Lattimore, who has matched his career total with six touchdown runs in the first three games, touched the ball 12 times in the first quarter as Maryland forged a 7-7 tie. The rest of the game he had 14 touches as the Terps’ rushing game stagnated.
Part of the reason it didn’t flourish was because Heyward-Bey dealt with frequent double coverage and was never a serious factor. The charismatic sophomore was targeted only twice in the first three quarters as quarterback Jordan Steffy settled for less explosive options.
The offense, panned for not opening up in the first two games, remained mostly in play-it-safe mode in the middle of the game. Steffy finished a serviceable 16-for-23 for 180 yards despite an aching shoulder, but was 5-for-11 for 14 yards in the second and third quarters.
“We have a lot of talent and a lot of ability. We have a lot of size and a lot of speed,” Crummey said. “If we’re not utilizing that in every game plan, we’re not going to be as good as we could be. We need to get the ball in playmakers’ hands and make sure we’re sticking with the plays that are working and doing a good job of finding plays that will work.”
There is accountability to go around. Heyward-Bey remains the only legitimate deep threat, although slot receiver Danny Oquendo collected two medium-length passes Thursday. The Terps’ line surrendered five sacks, and a pair of penalties derailed an offense that struggled to only three first downs in the middle two quarters.
So while Steffy didn’t enjoy the finest of nights in his first true spotlight game, Friedgen remains patient with the junior as he navigates a season as a starter and tries to improve.
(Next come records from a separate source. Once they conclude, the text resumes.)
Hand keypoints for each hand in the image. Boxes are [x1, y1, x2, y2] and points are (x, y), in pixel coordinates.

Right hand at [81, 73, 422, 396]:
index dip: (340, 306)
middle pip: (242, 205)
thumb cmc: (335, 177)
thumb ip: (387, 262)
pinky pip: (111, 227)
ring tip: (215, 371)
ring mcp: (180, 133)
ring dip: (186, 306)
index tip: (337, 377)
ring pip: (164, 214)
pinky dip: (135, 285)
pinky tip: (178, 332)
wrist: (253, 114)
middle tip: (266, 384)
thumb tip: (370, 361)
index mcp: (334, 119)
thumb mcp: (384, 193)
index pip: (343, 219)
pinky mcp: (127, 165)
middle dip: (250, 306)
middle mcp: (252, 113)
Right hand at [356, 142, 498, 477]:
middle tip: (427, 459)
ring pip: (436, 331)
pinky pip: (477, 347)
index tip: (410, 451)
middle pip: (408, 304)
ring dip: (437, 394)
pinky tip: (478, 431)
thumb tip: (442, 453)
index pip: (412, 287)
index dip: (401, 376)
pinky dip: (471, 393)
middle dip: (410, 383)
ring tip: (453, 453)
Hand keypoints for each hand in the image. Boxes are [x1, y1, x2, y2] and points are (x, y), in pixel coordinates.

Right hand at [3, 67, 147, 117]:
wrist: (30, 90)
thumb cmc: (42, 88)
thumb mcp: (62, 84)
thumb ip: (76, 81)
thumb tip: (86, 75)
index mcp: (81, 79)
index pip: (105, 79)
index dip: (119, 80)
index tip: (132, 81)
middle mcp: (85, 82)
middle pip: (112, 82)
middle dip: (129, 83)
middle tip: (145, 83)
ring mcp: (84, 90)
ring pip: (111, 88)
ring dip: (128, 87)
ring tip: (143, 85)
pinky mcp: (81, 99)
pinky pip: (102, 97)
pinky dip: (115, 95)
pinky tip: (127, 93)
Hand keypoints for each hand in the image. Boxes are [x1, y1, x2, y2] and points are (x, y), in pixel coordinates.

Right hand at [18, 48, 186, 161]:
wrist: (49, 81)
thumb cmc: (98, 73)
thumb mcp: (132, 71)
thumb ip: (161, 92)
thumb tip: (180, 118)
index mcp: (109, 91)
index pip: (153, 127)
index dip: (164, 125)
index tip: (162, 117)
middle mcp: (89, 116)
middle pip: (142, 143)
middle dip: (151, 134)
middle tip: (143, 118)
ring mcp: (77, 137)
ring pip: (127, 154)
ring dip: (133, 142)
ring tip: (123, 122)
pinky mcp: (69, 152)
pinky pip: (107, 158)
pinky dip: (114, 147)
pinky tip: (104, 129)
“I believe that will happen,” Friedgen said. “I would like it to happen in the next five minutes, but I know it’s not. I don’t let that frustrate me. … He’s doing some better things. It’s a work in progress. It’s not going to be Mona Lisa overnight.”
Nor will the Terps, who certainly haven’t looked worse than they did a season ago. It seems illogical to press the panic button after a loss to a top-five team, especially since it wasn’t an unmitigated disaster like last year’s trip to West Virginia.
Still, the time for a fair evaluation is arriving in the next few weeks, even if the first three games have shed little light on how good the Terps could wind up being this season.
“We’re not in a hole right now,” Lattimore said. “We’re right where we want to be, but we wish we could have got this game. We’re not going to give up, though.”